Acumed v. Stryker 07–1115 (Fed. Cir. 2008)
Acumed and Stryker have been battling for years over patented orthopedic surgery equipment. The original suit ended with a final judgment in April 2006 for Acumed. This second suit, filed in May 2006, alleges that one of Stryker’s new orthopedic nails infringes the patent. The new version (named T2) was developed and put on the market during the original litigation, and Acumed deliberately chose not to include allegations against that product for fear of delaying the first trial.
The Oregon federal district court dismissed Acumed’s second lawsuit – finding the claim precluded by the prior judgment on the merits.

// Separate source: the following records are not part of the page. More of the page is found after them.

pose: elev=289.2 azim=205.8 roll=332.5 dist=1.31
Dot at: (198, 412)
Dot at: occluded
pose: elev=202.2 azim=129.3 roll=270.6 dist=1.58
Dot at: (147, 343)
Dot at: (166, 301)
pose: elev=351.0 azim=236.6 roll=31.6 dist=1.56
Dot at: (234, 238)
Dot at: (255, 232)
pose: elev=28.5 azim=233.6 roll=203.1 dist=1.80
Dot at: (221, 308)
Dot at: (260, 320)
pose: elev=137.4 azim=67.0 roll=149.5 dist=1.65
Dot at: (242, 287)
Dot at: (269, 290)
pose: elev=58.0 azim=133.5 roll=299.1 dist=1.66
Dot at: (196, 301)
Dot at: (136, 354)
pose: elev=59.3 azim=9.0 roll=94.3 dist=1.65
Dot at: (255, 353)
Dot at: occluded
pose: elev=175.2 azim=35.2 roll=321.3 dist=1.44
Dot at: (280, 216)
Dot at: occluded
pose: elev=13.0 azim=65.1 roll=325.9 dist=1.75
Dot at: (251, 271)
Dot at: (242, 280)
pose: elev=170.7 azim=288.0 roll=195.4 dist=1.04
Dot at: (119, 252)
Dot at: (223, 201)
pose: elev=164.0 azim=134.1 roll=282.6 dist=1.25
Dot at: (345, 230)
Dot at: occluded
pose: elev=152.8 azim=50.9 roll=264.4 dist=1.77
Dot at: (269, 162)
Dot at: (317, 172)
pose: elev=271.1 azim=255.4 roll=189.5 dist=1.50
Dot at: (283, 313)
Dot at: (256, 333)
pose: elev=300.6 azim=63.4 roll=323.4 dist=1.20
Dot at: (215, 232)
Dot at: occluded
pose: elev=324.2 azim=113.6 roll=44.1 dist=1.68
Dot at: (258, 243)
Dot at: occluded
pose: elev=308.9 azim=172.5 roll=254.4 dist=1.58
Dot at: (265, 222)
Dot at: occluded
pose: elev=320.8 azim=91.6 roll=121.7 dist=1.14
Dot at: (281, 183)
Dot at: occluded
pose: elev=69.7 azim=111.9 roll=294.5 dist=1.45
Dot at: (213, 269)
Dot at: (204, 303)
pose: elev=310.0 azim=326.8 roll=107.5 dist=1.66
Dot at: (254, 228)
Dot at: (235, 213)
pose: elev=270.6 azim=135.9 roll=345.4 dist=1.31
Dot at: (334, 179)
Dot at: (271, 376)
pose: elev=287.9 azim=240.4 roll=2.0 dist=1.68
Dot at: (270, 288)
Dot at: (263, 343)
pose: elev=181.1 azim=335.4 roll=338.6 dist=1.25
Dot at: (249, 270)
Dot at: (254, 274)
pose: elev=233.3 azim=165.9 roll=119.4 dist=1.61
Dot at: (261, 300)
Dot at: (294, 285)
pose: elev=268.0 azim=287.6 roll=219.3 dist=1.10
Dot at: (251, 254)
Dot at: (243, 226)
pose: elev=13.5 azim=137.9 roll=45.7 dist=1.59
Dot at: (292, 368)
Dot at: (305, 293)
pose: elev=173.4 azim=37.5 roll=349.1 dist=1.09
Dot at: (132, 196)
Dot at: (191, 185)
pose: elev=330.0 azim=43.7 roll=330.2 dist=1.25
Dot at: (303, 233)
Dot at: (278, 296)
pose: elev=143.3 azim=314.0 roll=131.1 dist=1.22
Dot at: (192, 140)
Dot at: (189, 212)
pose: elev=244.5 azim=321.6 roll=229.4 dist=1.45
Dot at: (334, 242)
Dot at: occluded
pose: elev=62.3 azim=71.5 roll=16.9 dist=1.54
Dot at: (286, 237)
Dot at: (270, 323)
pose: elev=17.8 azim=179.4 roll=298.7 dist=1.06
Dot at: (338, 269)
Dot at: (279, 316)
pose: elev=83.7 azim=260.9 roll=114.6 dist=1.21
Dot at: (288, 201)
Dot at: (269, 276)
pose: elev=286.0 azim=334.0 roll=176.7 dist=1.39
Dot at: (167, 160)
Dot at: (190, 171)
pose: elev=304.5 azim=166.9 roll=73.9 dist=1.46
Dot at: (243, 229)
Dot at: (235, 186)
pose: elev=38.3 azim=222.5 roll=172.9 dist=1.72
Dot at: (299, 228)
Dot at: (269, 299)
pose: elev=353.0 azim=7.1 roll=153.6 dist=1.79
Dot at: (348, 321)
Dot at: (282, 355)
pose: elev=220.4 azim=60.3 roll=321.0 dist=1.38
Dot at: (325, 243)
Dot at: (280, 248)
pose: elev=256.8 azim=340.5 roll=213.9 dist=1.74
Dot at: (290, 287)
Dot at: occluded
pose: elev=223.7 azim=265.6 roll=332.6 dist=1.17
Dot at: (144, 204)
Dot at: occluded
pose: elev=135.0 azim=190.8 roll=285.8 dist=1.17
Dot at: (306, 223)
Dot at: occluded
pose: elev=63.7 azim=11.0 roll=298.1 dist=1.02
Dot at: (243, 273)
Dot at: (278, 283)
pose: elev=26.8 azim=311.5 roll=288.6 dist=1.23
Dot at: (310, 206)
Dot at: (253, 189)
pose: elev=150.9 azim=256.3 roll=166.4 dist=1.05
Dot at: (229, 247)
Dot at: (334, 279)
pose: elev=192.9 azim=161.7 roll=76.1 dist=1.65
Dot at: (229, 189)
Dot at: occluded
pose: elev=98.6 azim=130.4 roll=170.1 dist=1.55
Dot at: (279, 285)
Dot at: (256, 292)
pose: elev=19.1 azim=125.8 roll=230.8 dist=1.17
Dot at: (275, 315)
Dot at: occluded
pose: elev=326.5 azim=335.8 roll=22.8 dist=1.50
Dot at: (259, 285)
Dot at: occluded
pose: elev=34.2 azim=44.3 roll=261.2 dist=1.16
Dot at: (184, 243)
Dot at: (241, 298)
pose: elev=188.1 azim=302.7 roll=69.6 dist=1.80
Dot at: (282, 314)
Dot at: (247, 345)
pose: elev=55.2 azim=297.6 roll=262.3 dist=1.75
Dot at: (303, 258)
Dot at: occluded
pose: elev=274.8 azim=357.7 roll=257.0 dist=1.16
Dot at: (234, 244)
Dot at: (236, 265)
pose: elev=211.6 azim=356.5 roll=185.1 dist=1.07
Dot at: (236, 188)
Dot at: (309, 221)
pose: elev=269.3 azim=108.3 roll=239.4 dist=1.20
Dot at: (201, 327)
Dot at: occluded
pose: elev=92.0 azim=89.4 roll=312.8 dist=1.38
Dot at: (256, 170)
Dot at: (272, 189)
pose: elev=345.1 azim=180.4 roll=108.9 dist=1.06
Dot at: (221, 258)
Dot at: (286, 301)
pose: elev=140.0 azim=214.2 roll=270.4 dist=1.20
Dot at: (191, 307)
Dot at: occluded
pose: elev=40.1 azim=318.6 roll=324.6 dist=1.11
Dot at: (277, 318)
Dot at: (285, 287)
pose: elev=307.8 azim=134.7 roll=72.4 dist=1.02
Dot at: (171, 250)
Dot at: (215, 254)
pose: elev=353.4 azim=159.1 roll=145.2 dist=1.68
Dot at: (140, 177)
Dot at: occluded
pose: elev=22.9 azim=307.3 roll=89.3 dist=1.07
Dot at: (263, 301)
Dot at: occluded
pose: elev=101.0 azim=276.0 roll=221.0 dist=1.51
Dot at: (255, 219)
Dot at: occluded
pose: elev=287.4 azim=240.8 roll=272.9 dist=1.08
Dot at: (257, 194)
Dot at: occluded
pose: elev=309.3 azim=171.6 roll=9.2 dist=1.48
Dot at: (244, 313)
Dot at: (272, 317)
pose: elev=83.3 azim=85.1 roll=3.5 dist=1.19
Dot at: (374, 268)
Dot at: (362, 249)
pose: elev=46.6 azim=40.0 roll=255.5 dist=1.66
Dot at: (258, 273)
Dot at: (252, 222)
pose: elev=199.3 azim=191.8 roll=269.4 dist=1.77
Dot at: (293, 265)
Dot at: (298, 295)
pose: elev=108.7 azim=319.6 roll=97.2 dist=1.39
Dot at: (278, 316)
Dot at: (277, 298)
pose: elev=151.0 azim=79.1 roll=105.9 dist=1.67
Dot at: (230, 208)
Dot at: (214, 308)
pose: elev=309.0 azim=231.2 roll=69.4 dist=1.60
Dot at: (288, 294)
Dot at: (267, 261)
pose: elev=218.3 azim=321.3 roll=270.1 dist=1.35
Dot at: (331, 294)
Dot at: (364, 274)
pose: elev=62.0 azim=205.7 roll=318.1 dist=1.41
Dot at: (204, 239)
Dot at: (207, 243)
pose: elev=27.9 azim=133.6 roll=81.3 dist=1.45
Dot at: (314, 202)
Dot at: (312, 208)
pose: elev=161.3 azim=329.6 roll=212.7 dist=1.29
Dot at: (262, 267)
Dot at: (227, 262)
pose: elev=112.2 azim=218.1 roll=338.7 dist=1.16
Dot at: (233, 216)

On appeal, Acumed successfully argued that its second infringement action is not precluded by the first action even though (1) the original action was concluded by a final judgment on the merits; (2) the parties and patents of the second suit are identical to those of the original suit; and (3) Acumed was in a position to assert infringement against T2 in the original suit but consciously chose not to pursue an infringement claim against T2.
Claim Preclusion: Following a final judgment on the merits, claim preclusion binds parties from re-litigating the merits presented and also from raising “any other admissible matter which might have been offered” on the merits. Although the particular elements of claim preclusion may vary, the Ninth Circuit finds preclusion only when the original litigation was terminated by a final judgment on the merits and second action has the same parties or privies as the original and the same claim or cause of action.
Taking a narrow view of “same claim or cause of action” – the Federal Circuit held that in patent law, claim preclusion can only be found where the accused products in the two actions are “essentially the same.”
‘[C]laim preclusion does not apply unless the accused device in the action before the court is “essentially the same” as the accused device in a prior action between the parties that was resolved by a judgment on the merits… Accused devices are “essentially the same” where the differences between them are merely “colorable” or “unrelated to the limitations in the claim of the patent.”…Finally, the party asserting claim preclusion has the burden of showing that the accused devices are essentially the same.’
In its opinion, the court rejected a “could have” defense — instead holding that “claim preclusion does not bar a claim merely because it could have been raised in a prior action between the parties that was resolved by a final judgment on the merits.” Along this same line, a patentee therefore does not lose rights by filing suit against only some of an accused infringer’s products (because “two claims for patent infringement do not arise from the same transactional facts unless the accused devices in each claim are ‘essentially the same’”).
Stryker admitted that the T2 was not essentially the same as its prior product — thus eliminating any possibility of claim preclusion. Stryker’s admission is the result of a tough litigation decision. To win on claim preclusion, it must argue that the new product is the same as the old product. However, if it did not win on claim preclusion, that argument would place the defendant’s non-infringement argument in serious peril.
- As the court noted, claim preclusion refers to a legal action rather than a patent claim.